Henry Louis Gates: If Clementa Pinckney Had Lived


Henry Louis Gates Jr.
New York Times Op Ed.
June 18, 2015
(Link)

"I have no doubt that had the Rev. Clementa C. Pinckney lived, he would have become known — and celebrated — across our country for his leadership, rather than sealed immortally in tragedy, one more black martyr in a line stretching back to the more than 800 slave voyages that ended at Charleston Harbor.
 
"I know this because I filmed a long interview with Mr. Pinckney — who was killed in his church in Charleston, S.C., along with eight congregants on Wednesday evening — for a PBS documentary series three years ago. It was clear that there was a reason this young man had been called to preach at 13, to minister at 18, to serve in the State Legislature at 23, and to shepherd one of America’s most historic black churches at 26, reminding us of other prodigies — and martyrs — for whom the Good Book has served as a bedrock of public service. He was 41 when he died.
 
"It was Oct. 26, 2012, shortly before the last presidential election, and I was talking to Mr. Pinckney and to State Representative Kenneth F. Hodges about Robert Smalls, a slave who, at the height of the Civil War, commandeered a Confederate ship to sail to freedom beyond Charleston Harbor and ended up returning home to serve in the State Legislature during Reconstruction — representing the very area these two men now served.
 
“I think about what it must have felt like to be a young black man in America” back then, Mr. Pinckney told me, “to see the state and the country go through tremendous change and to have an opportunity to make a difference in the lives of everybody.” He added that if Smalls, an escaped slave, could make “substantial, systematic changes,” then “I have the same kind of responsibility to work to make a difference.”
 
"Mr. Pinckney paused to clarify his words."

"“Now, well, do I say I’m Smalls?” he said. “No, because there’s only one, there’s only been one Robert Smalls. But I think, as being a House member who served in the old Beaufort district that he used to serve in and a state senator that serves that same area, I think I ought to give it my absolute best to try to make a difference with the lives of the people I represent and the people of South Carolina, whether it be in supporting public education, supporting our troops, or wanting to see all people do well in South Carolina.”
 
"All of these things, this quietly impressive man did, and did nobly.

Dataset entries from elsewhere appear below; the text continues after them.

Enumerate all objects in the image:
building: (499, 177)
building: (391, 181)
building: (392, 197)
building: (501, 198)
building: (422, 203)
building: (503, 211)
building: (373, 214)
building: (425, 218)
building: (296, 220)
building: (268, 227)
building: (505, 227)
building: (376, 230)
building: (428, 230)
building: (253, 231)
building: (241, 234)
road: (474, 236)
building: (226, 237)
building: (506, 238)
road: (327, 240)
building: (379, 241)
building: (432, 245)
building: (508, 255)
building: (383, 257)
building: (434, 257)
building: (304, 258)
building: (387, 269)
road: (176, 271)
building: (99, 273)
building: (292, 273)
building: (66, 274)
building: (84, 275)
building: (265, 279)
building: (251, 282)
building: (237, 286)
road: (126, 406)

"What makes rereading the transcript of our interview so poignant for me today is the reminder that, for one still so young, Mr. Pinckney was deeply aware of the history he carried within himself, a history of the courageous and the slain, of the triumphant and the terrorized. He was fluent in the lives and careers of brave black people who had served state and church since the Civil War. He was acutely conscious of the missed opportunities of Reconstruction, of the contradictions that could have been settled, of the innocent lives that could have been spared, a century before the civil rights struggle of the 1960s, had Americans following the Civil War only been willing to put racial healing and equal economic opportunity first.
"The “unfinished work” of America — to quote Lincoln’s Gettysburg Address — didn’t prevent him from loving the South and his country, and feeling a claim to its blessings. “I think it really says that America is changing,” he said of President Obama’s election, “and I think it signals to the world that the American dream is still alive and well.”
 
"Today, our interview seems so long ago. I asked him that day if we were still fighting the Civil War in South Carolina. He answered: “I think South Carolina has — and across the South we have — a deep appreciation of history. We haven’t always had a deep appreciation of each other’s histories. We have, you know, many reenactments across the state and sometimes in our General Assembly I feel that we’re fighting some of the old battles.”

"To know him, even over the course of an autumn Carolina afternoon, was to know a man who cherished the values on which our republic was founded, and who held an abiding faith that the great promise of America could, one day, be fulfilled. He was a unifier who, this past spring, taught us how to mourn in communion with one another, following the police slaying of Walter L. Scott, a black man, just north of his city. I don’t believe that he had the capacity to imagine the depth of malice and anger that came down on his congregation, Emanuel African Methodist Episcopal Church, on Wednesday night.